Raga’a spending in the last elections on behalf of attorney-general candidates included almost $9m to support ones who falsely denied or questioned Trump’s loss to Biden, according to ProPublica.

In an internal move that may have enhanced its ties to the Concord Fund, Peter Bisbee, who ran the Rule of Law Defense Fund that paid for the robocalls and previously worked at the Federalist Society when Leonard Leo served as executive director, was tapped in April 2021 to be Raga’s executive director

The Concord Fund was formerly known as the Judicial Crisis Network, and spent tens of millions during the Trump years to help his three supreme court nominees win Congressional approval. Concord is led by Carrie Severino, who once served as a law clerk to Justice Clarence Thomas.

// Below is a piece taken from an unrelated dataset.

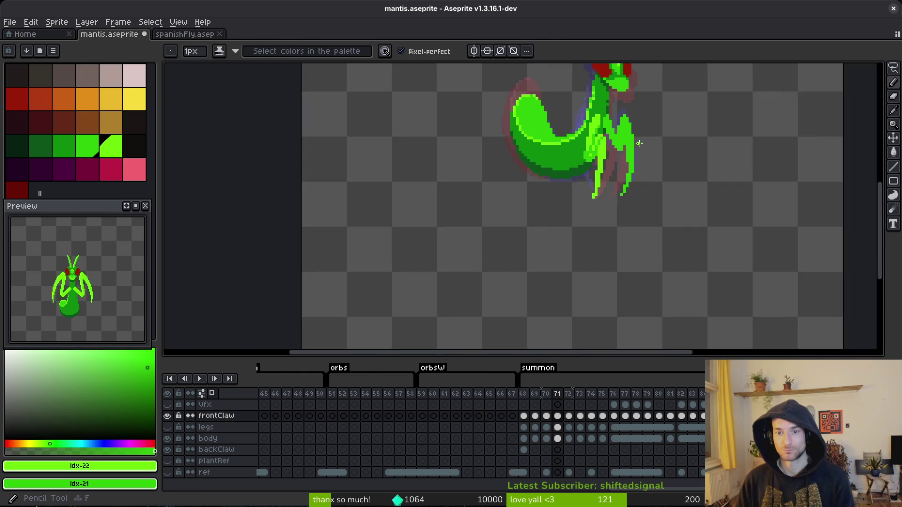
{"action": "scroll", "coordinate": [630, 164], "scroll_direction": "up", "scroll_amount": 3}
{"action": "left_click", "coordinate": [628, 169]}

Concord, a key group in Leo’s sprawling dark-money ecosystem, gave Raga $4m in 2022, or about 15% of its total fundraising for the year. Leo’s dark-money operations have garnered attention for notching $1.6bn in 2022 from Chicago businessman Barre Seid, as the New York Times first disclosed.

Some former federal prosecutors have also voiced concerns about Raga’s large influx of dark money.

“The mix of politics, secret money and attorneys general is always potentially toxic,” Paul Pelletier, former acting chief of the fraud section at Justice, told the Guardian.

“Normalising such large dark money donations to Raga creates not only an unseemly perception of an attempt to use the levers of attorneys general solely for a political end but worse, may foment corruption.”